Como tirar proveito das fibras

Alimentos como cereais e leguminosas também são fontes de fibras e devem estar presentes na dieta — Foto: Unsplash

A seguir, com o apoio do nutricionista e da médica endocrinologista, explicamos mais sobre as fibras e suas fontes e apresentamos dicas para ajudar a garantir um consumo adequado e melhor função desses nutrientes.

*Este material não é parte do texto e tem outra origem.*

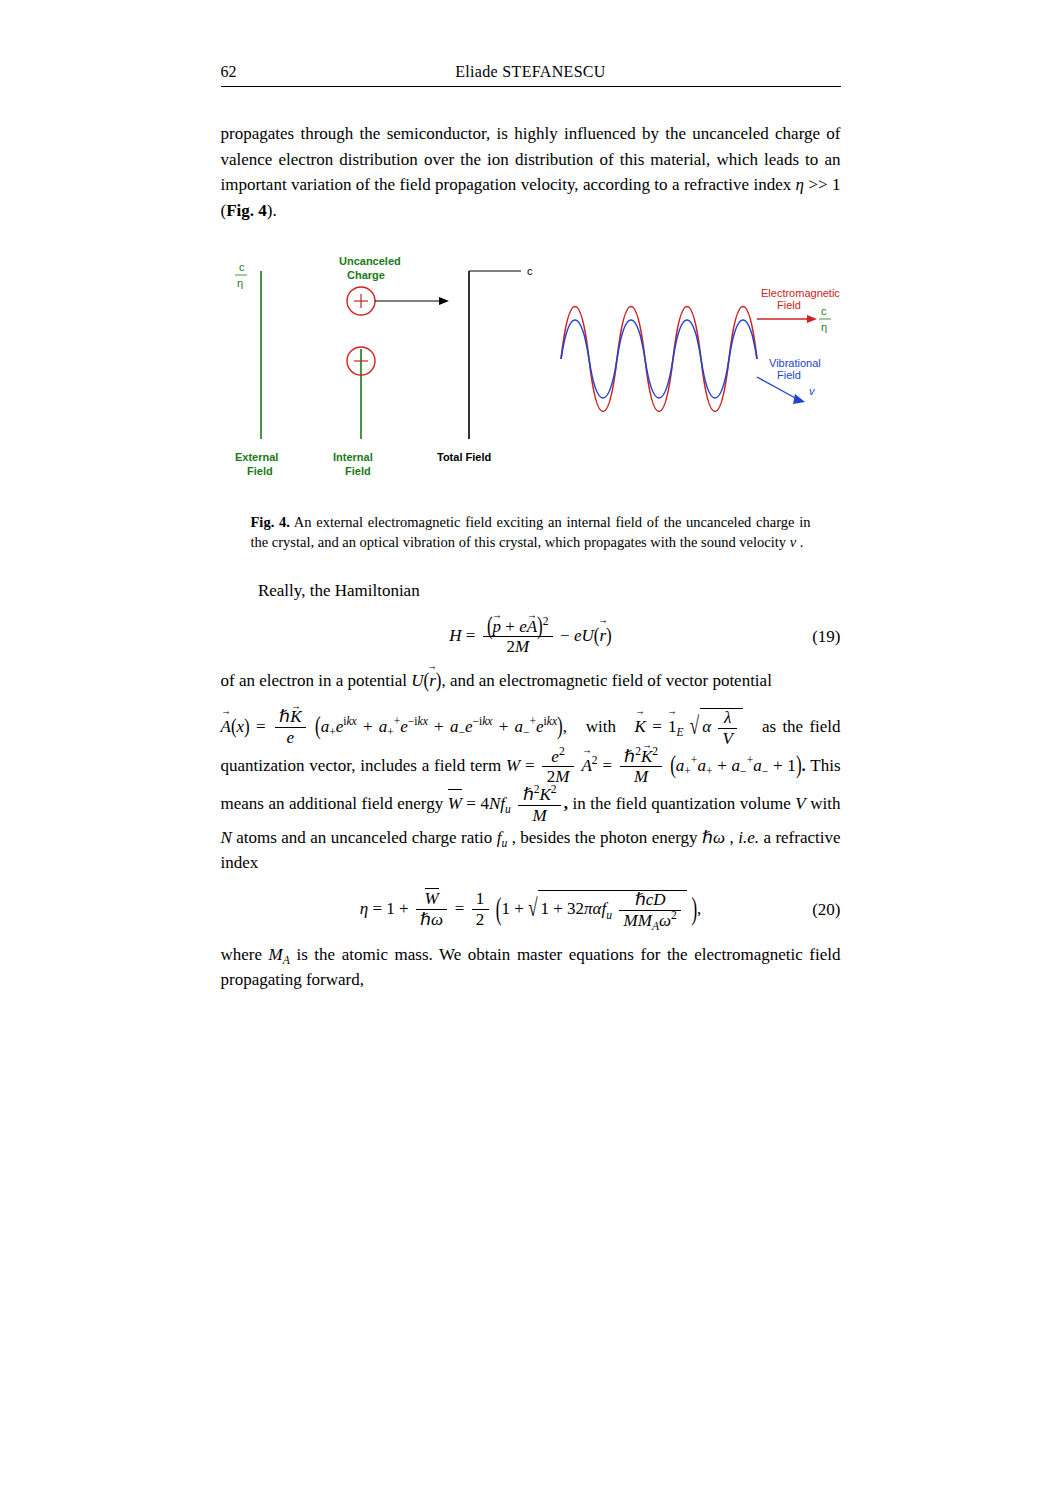62
Eliade STEFANESCU
propagates through the semiconductor, is highly influenced by the uncanceled charge of valence electron distribution over the ion distribution of this material, which leads to an important variation of the field propagation velocity, according to a refractive index η >> 1 (Fig. 4).
Uncanceled Charge c η c External Field Internal Field Total Field Electromagnetic Field Vibrational Field c η v
Fig. 4. An external electromagnetic field exciting an internal field of the uncanceled charge in the crystal, and an optical vibration of this crystal, which propagates with the sound velocity v .
Really, the Hamiltonian
H = (p + eA)2 2M − eU(r)
(19)
of an electron in a potential U(r), and an electromagnetic field of vector potential
A(x) = ℏK e (a+eikx + a++e−ikx + a−e−ikx + a−+eikx), with K = 1E √α λV as the field quantization vector, includes a field term W = e22M A2 = ℏ2K2 M (a++a+ + a−+a− + 1). This means an additional field energy W = 4Nfu ℏ2K2 M, in the field quantization volume V with N atoms and an uncanceled charge ratio fu , besides the photon energy ℏω , i.e. a refractive index
η = 1 + Wℏω = 12 (1 + √1 + 32παfu ℏcD MMAω2 ),
(20)
where MA is the atomic mass. We obtain master equations for the electromagnetic field propagating forward,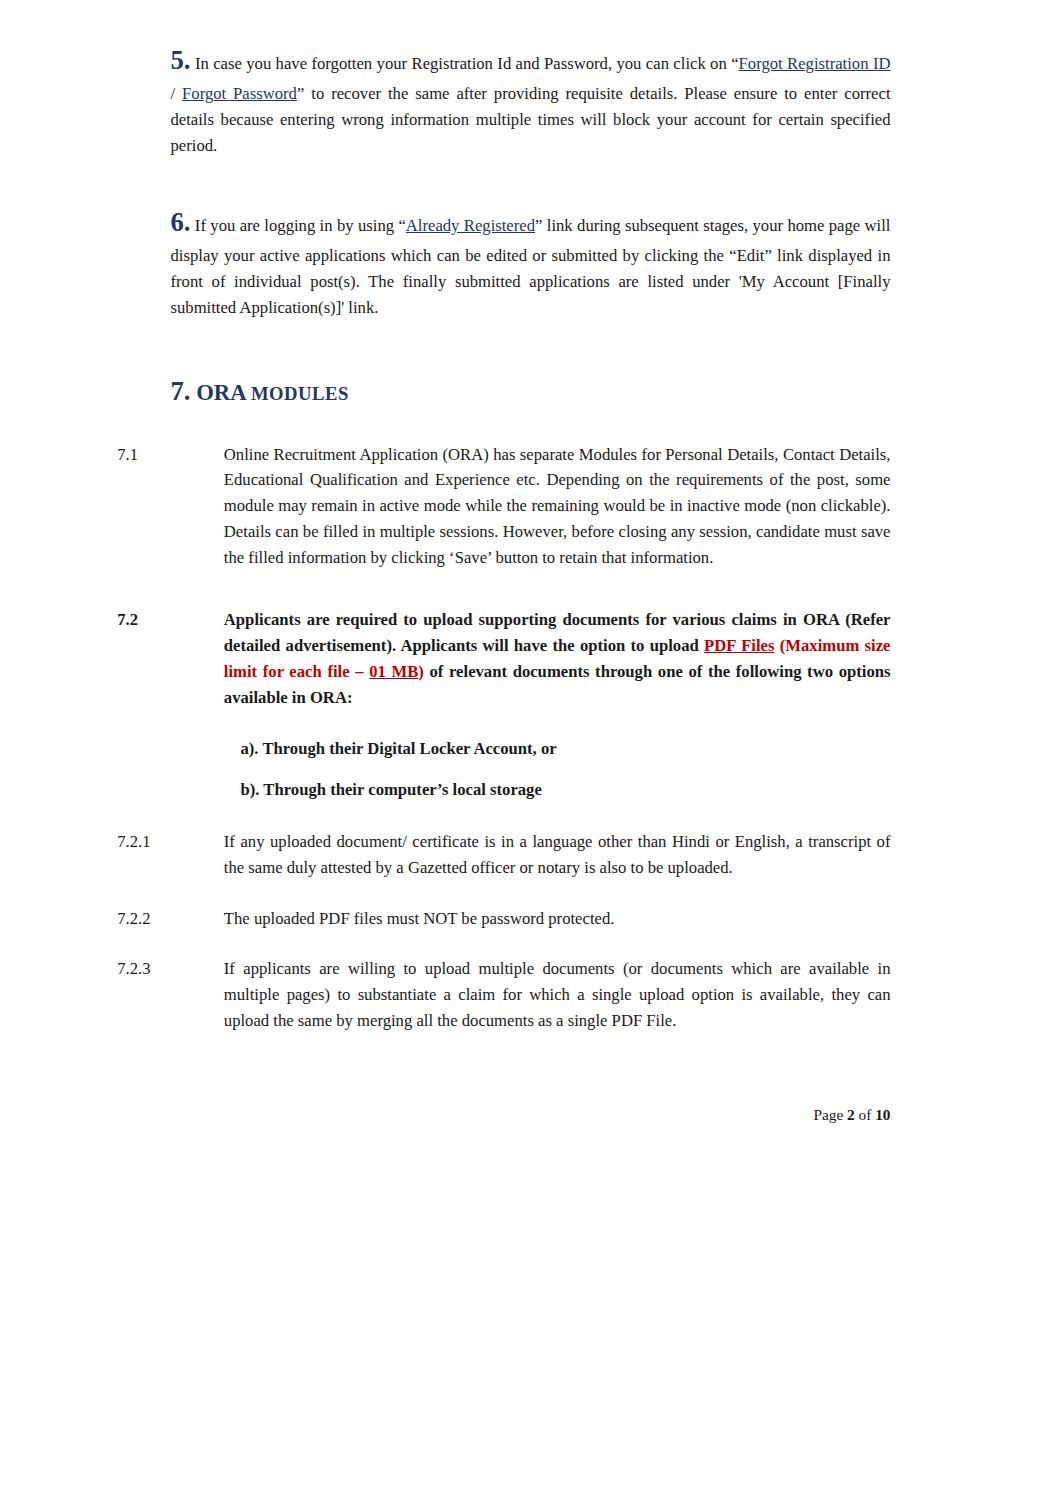5. In case you have forgotten your Registration Id and Password, you can click on “Forgot Registration ID / Forgot Password” to recover the same after providing requisite details. Please ensure to enter correct details because entering wrong information multiple times will block your account for certain specified period.
6. If you are logging in by using “Already Registered” link during subsequent stages, your home page will display your active applications which can be edited or submitted by clicking the “Edit” link displayed in front of individual post(s). The finally submitted applications are listed under 'My Account [Finally submitted Application(s)]' link.
7. ORA MODULES
7.1 Online Recruitment Application (ORA) has separate Modules for Personal Details, Contact Details, Educational Qualification and Experience etc. Depending on the requirements of the post, some module may remain in active mode while the remaining would be in inactive mode (non clickable). Details can be filled in multiple sessions. However, before closing any session, candidate must save the filled information by clicking ‘Save’ button to retain that information.
7.2 Applicants are required to upload supporting documents for various claims in ORA (Refer detailed advertisement). Applicants will have the option to upload PDF Files (Maximum size limit for each file – 01 MB) of relevant documents through one of the following two options available in ORA:
a). Through their Digital Locker Account, or
b). Through their computer’s local storage
7.2.1 If any uploaded document/ certificate is in a language other than Hindi or English, a transcript of the same duly attested by a Gazetted officer or notary is also to be uploaded.
7.2.2 The uploaded PDF files must NOT be password protected.
7.2.3 If applicants are willing to upload multiple documents (or documents which are available in multiple pages) to substantiate a claim for which a single upload option is available, they can upload the same by merging all the documents as a single PDF File.
Page 2 of 10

Fontes e funções das fibras:

  • Solúveis: são encontradas em frutas, verduras, cereais integrais, como arroz, aveia e cevada; e leguminosas, como feijão, lentilha, ervilha e grão de bico. Ao se misturarem com a água, no estômago, formam um gel que contribui para aumentar a sensação de saciedade, o que favorece a manutenção e a perda de peso. Ademais, proporcionam benefícios como controle de glicose e dos níveis de colesterol LDL e manutenção da pressão arterial e saúde cardiovascular;
  • Insolúveis: estão presentes em alimentos como verduras, grãos integrais e no farelo de trigo. Esse tipo de fibra atua na formação do bolo fecal, prevenção de constipação intestinal e na determinação de como será a microbiota, dado que servem de alimento para as bactérias ditas do bem.

Dicas para inclusão das fibras no dia a dia:

Consumo de fibras associado a ingestão regular de água ao longo do dia garante boa saúde intestinal — Foto: Istock

  • Aposte no consumo de frutas, legumes e verduras, de preferência in natura, com casca, quando possível, e bagaço. Se você gosta de maçã, por exemplo, inclua essa opção no seu dia a dia. Mas se não é fã dessa fruta, pode recorrer às frutas cítricas com bagaço. O importante é considerar os seus gostos pessoais, sem se obrigar a comer um vegetal que não seja da sua preferência. Além disso, opte por alimentos integrais, como arroz e farinha, que contam com uma quantidade maior de fibras;
  • Distribua a ingestão desse nutriente ao longo de todo o dia. Não adianta passar o dia inteiro sem consumir frutas, legumes, verduras ou cereais integrais e, ao jantar, comer um grande prato de salada. Procure assegurar que esse nutriente esteja presente em todas as suas refeições e lanches, para garantir seus benefícios ao organismo. Para tanto, considere as seguintes sugestões gerais ao planejar o seu cardápio diário:
  1. Café da manhã e lanches da manhã e da tarde: opte por frutas in natura e alimentos como aveia;
  2. Almoço e jantar: inclua sempre saladas e cereais integrais. Nessas refeições, prefira o arroz integral ao branco, por exemplo;
  • Reforce o consumo regular de água. Atenção que não se trata de uma questão apenas de quantidade, mas de frequência. Se essa ingestão não for regular, o bolo fecal ficará mais denso e o seu trânsito no intestino pode ser prejudicado. Uma recomendação geral é beber um copo de 200 ml de água a cada hora;
  • Para mais orientações, consulte nutricionista. Além desse suporte ser importante para garantir o equilíbrio entre o consumo de fibras solúveis e insolúveis e considerar gostos pessoais para estabelecimento do plano alimentar, é essencial para pessoas com quadros de doenças inflamatórias como a síndrome intestino irritado ou que querem emagrecer, por exemplo;
  • No mais, tenha em mente a recomendação de investir em uma alimentação saudável e nutritiva, composta por alimentos frescos e coloridos e comida caseira, em vez de alimentos industrializados e fast food. Esse é o caminho para garantir um maior consumo de fibras no seu dia a dia.